Мошки и комары едят, конечно, деревенского отрока и сегодня, но от этого, слава Богу, никто не умирает. А про воздух и воду, про пресловутую экологию и говорить нечего: городской житель дышит чем угодно, но уж, во всяком случае, не натуральным воздухом.
Ну а все же, есть ли она сегодня, настоящая другая сторона медали?
Есть.
Прежде всего, это касается общей деформации человеческих ценностей на протяжении тяжкого ХХ века. Потому-то деревня впитывает чуть ли не с молоком матери сознание: город выше! Городской человек развитее! Городская деятельность приносит настоящие плоды!.. И вообще, всё самое главное происходит в городах, особенно – в столицах.
Это сознание второсортности деревни насаждалось долгие десятилетия, а то и столетия. Оно привилось. И оно же побуждает самых активных и деловых выбиваться в люди. Но тех, кто не так силен, оно разлагает и растлевает. Что делать, если нет работы, нет денег, нет никакой надежды на будущее? Тогда напрашивается вывод: «Жить не стоит…»
Пишут знакомые из села в Тюменской области. Село это еще лет двадцать назад, в середине 70-х, было живым селением с нормальными работящими людьми(сибиряки всегда отличались основательностью). Сегодня же – работы нет, денег нет, товаров и продуктов нет (а зачем их привозить, если нет денег?). Людей нет. Не осталось людей.

• • •

* Задание a *
Выпишите без изменений все строки со странами, регионами, городами и координатами. Картинки в ответ не включайте.

• • •

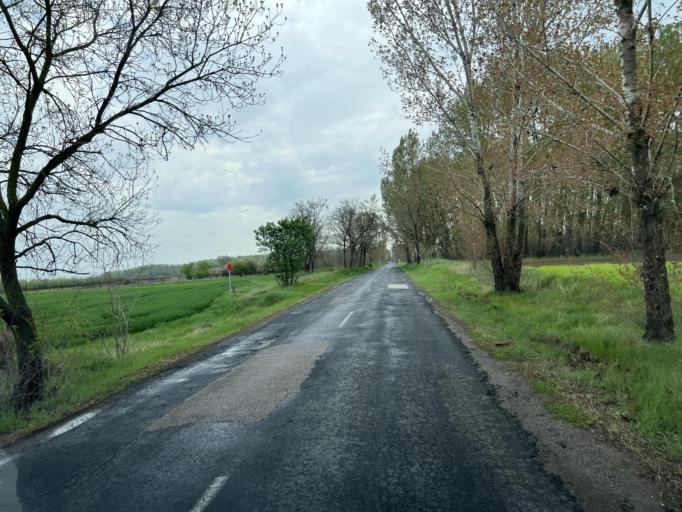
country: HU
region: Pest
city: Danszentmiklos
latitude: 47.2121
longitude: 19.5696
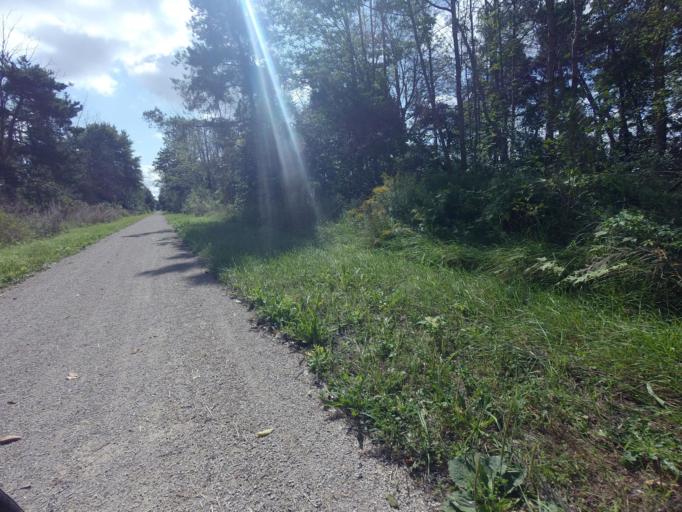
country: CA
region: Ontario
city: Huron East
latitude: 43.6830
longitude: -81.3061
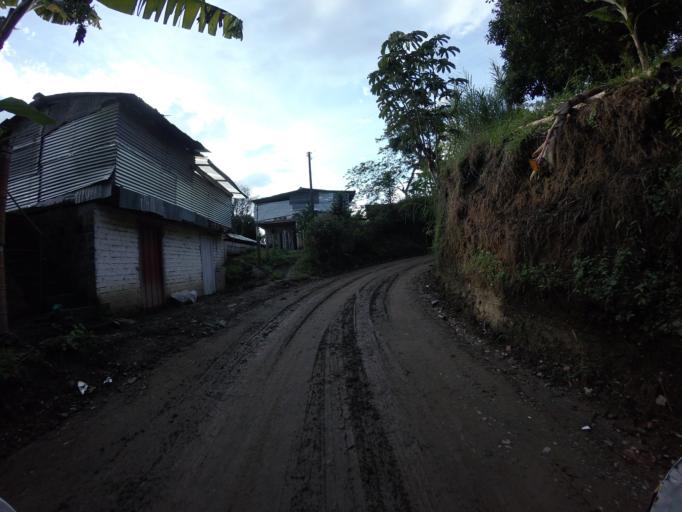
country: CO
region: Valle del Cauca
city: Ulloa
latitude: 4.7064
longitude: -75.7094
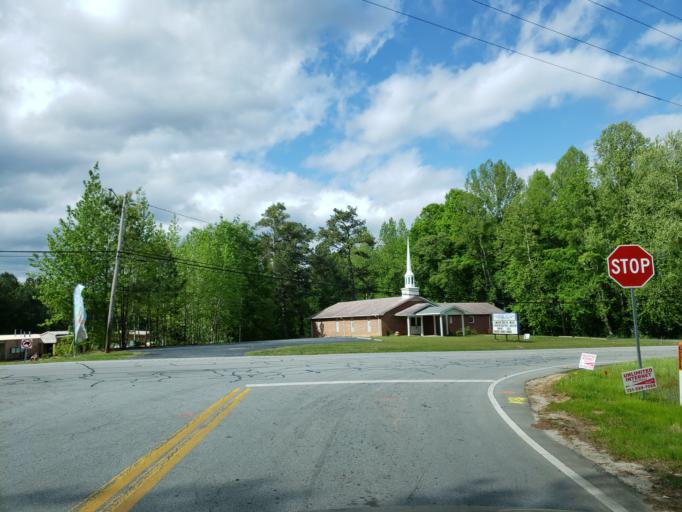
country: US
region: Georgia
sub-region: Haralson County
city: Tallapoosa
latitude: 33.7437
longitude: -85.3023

• • •

* Задание b *
Воспроизведите ещё раз часть фрагмента о деревне дословно: начните с места, где стоят слова «Ну а все же, есть», и остановитесь после слов «особенно – в столицах.».

* Результат a *
country: HU
region: Pest
city: Danszentmiklos
latitude: 47.2121
longitude: 19.5696
country: CA
region: Ontario
city: Huron East
latitude: 43.6830
longitude: -81.3061
country: CO
region: Valle del Cauca
city: Ulloa
latitude: 4.7064
longitude: -75.7094
country: US
region: Georgia
sub-region: Haralson County
city: Tallapoosa
latitude: 33.7437
longitude: -85.3023

* Результат b *
Ну а все же, есть ли она сегодня, настоящая другая сторона медали?
Есть.
Прежде всего, это касается общей деформации человеческих ценностей на протяжении тяжкого ХХ века. Потому-то деревня впитывает чуть ли не с молоком матери сознание: город выше! Городской человек развитее! Городская деятельность приносит настоящие плоды!.. И вообще, всё самое главное происходит в городах, особенно – в столицах.